Wait, I'm not done. ABC has done one more thing to piss me off this week. Remember CBS's "brilliant" (is anyone counting my quotation marks this week? Do I qualify for the "unnecessary quotations" blog?) idea to air a sitcom about the blog "Shit My Dad Says"? ABC's taking it one step further...the network execs are putting together a show surrounding the "Awkward Family Photos" blog. I'm. Not. Kidding. As blog, humorous. As book, humorous. As sitcom, TERRIBLE. Hey, ABC! If you're listening, I have a couple of actually GOOD sitcom ideas for you...but you'll actually have to THINK HARD to figure out one of them! (start sending your emails to ABC corporate now...we here at TH can use the big TV money)

Also a bad TV decision: they're going to remake the "Wonder Woman" series. Okay, maybe not as bad a decision as "Awkward Family Photos," but some of us have been waiting YEARS for a decent big-screen movie featuring Wonder Woman. The guy who's creating the show also created "Ally McBeal"...so expect a bunch of whining from WW about why Superman never calls back.

-------------------------

### YOUR INSTRUCTIONS:
Transcribe the passage about network TV plans word for word, from "Also a bad TV" up to and including "never calls back.".

### SUPPLIED DATA:
-------------------------

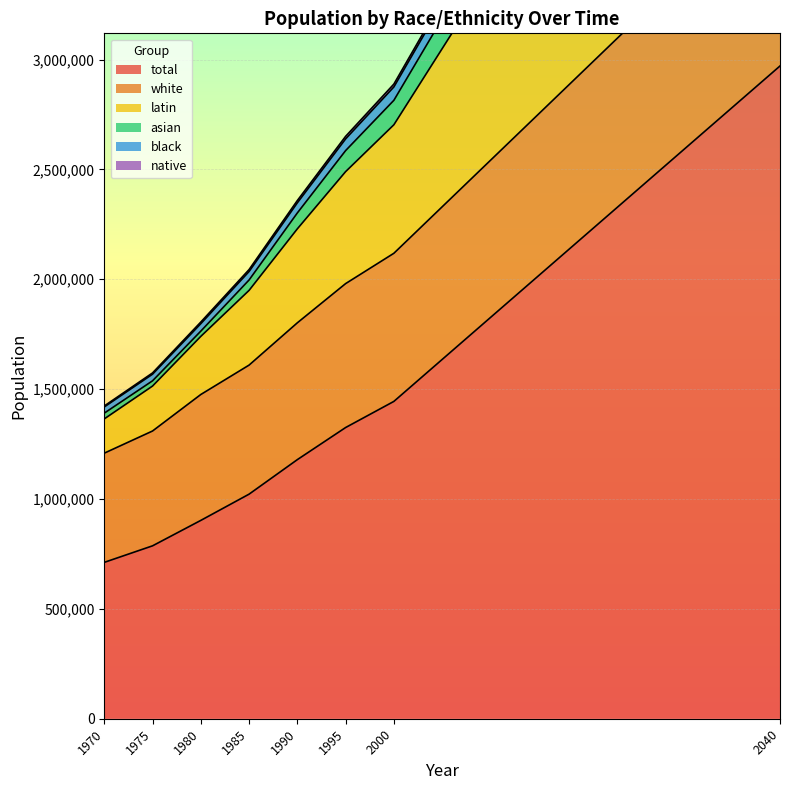

The native series shows 290341 at 1970. True or false?

False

-------------------------

### RESPONSE TO THIS TASK:
Also a bad TV decision: they're going to remake the "Wonder Woman" series. Okay, maybe not as bad a decision as "Awkward Family Photos," but some of us have been waiting YEARS for a decent big-screen movie featuring Wonder Woman. The guy who's creating the show also created "Ally McBeal"...so expect a bunch of whining from WW about why Superman never calls back.